Vida y muerte de un amante del cine
Premiada en la sección Un Certain Regard del último Festival de Cannes, la película no sólo brilla en sus actuaciones, sino también en el tono que elige para contar la historia de un despreocupado productor cinematográfico que termina acorralado por las deudas.
El tono inicial es alegre, vertiginoso, despreocupado. El hombre habla por dos teléfonos celulares a la vez, maneja mientras fuma y sale de una reunión para meterse en otra, pero hay felicidad en su trabajo. Es productor de cine, hace las películas que le gustan y no necesariamente las que dan plata. Planea una película georgiana mientras tiene un rodaje en curso en Suecia y llega un equipo coreano para buscar locaciones. Se diría que el entusiasmo nunca abandona a Grégoire Canvel, que tiene tiempo para seguir leyendo guiones y ver en un joven inexperto al futuro cineasta que sólo él sabrá descubrir. Si hasta París parece una fiesta: luminosa, vital, movida desde la banda de sonido por un radiante “Egyptian Reggae”. Pero todo hombre tiene sus misterios y Grégoire no es la excepción.
Premiada en la sección Un Certain Regard del último Festival de Cannes, el segundo largometraje de la joven directora francesa Mia Hansen-Love (formada en las páginas de Cahiers du Cinéma) está libremente inspirado en el sonado suicidio de Humbert Balsan, un reconocido productor francés, que estuvo detrás de directores de la talla de Claire Denis, Bela Tarr y Theo Angelopoulos, entre muchos otros. Pero lejos de encerrarse en el ghetto del cine dentro del cine y de regodearse enfermizamente con la tragedia, el film de Hansen-Love elige en cambio abrirse al mundo circundante, darle luz y espacio a la vida que sigue bullendo allí afuera, para ofrecer en todo caso un retrato no sólo de un hombre en una circunstancia crítica, sino también de una familia que debe aprender a recomponerse de la conmoción y salir a pelear por la obra que ese productor deja atrás.
No por nada el título del film es El padre de mis hijos.

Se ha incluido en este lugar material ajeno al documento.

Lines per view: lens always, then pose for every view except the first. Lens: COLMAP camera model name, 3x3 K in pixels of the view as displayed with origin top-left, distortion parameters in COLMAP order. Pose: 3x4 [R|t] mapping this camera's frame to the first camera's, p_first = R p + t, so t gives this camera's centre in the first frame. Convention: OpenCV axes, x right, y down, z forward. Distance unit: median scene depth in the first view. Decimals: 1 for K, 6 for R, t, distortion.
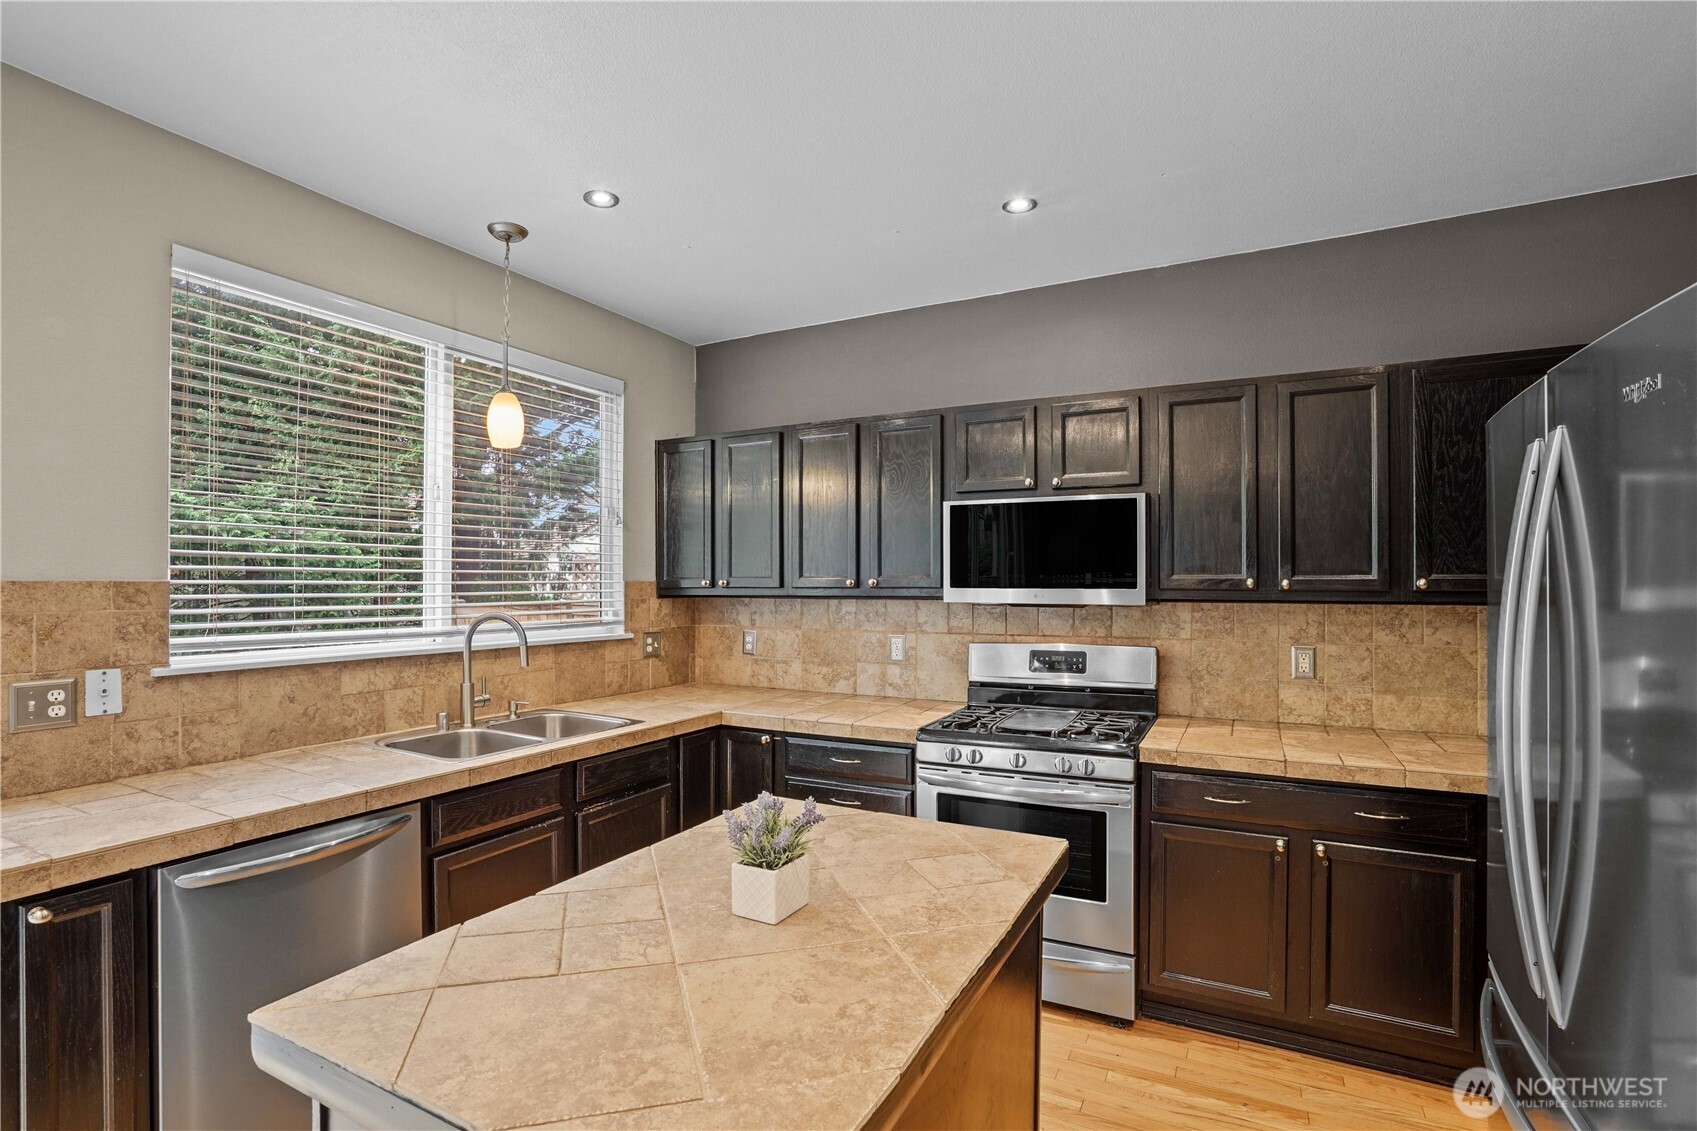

El contexto familiar es fundamental en esta película de espíritu renoiriano, donde cada personaje tiene sus razones. Empezando por Grégoire, que ha acumulado deudas por varios millones de euros, mientras sigue financiando una película con la anterior y lleva una vida de gran burgués, con una casona en las afueras de París en la que disfruta los fines de semana con su bella mujer y sus hijas, una adolescente y las otras dos aún pequeñas. Allí está el núcleo dramático de la película, su conflicto, porque si el cine termina matando a Grégoire, la familia no alcanza a salvarlo. “No pensó en nosotras”, dice una de las nenas. Y tiene razón. Como también la tiene el laboratorio que reclama su deuda, el equipo que exige sus salarios y la directora coreana que quiere un profesional como jefe de locaciones y no un amateur por el solo hecho de que cuesta menos.
El talento de Mia Hansen-Love se hace evidente en la seguridad con que maneja tantas situaciones y personajes, en la arrolladora fluidez de su puesta en escena, en el dominio que tiene sobre sus intérpretes, todos –empezando por Louis-Do de Lencquesaing como Grégoire– no sólo un hallazgo de casting, sino también de verdad y convicción.
Pero hay sobre todo en Hansen-Love un gran manejo de la emoción. A diferencia de Fin de agosto, comienzo de septiembre (1998), de su mentor Olivier Assayas, que sin duda es el film que le sirvió como guía, la directora elige renunciar al virtuosismo formal del modelo para trabajar en cambio sobre la materia humana, sobre los sentimientos, sin permitirse a su vez ninguna infección sentimental.
La despreocupada irresponsabilidad de Grégoire, la inocente felicidad de las chicas, la insospechada determinación que demuestra la madre (estupenda Chiara Casselli) son los pilares sobre los cuales Hansen-Love se va interrogando –como Doris Day desde la banda de sonido en los planos finales, en un feliz guiño cinéfilo– qué será del futuro, de la vida, del amor.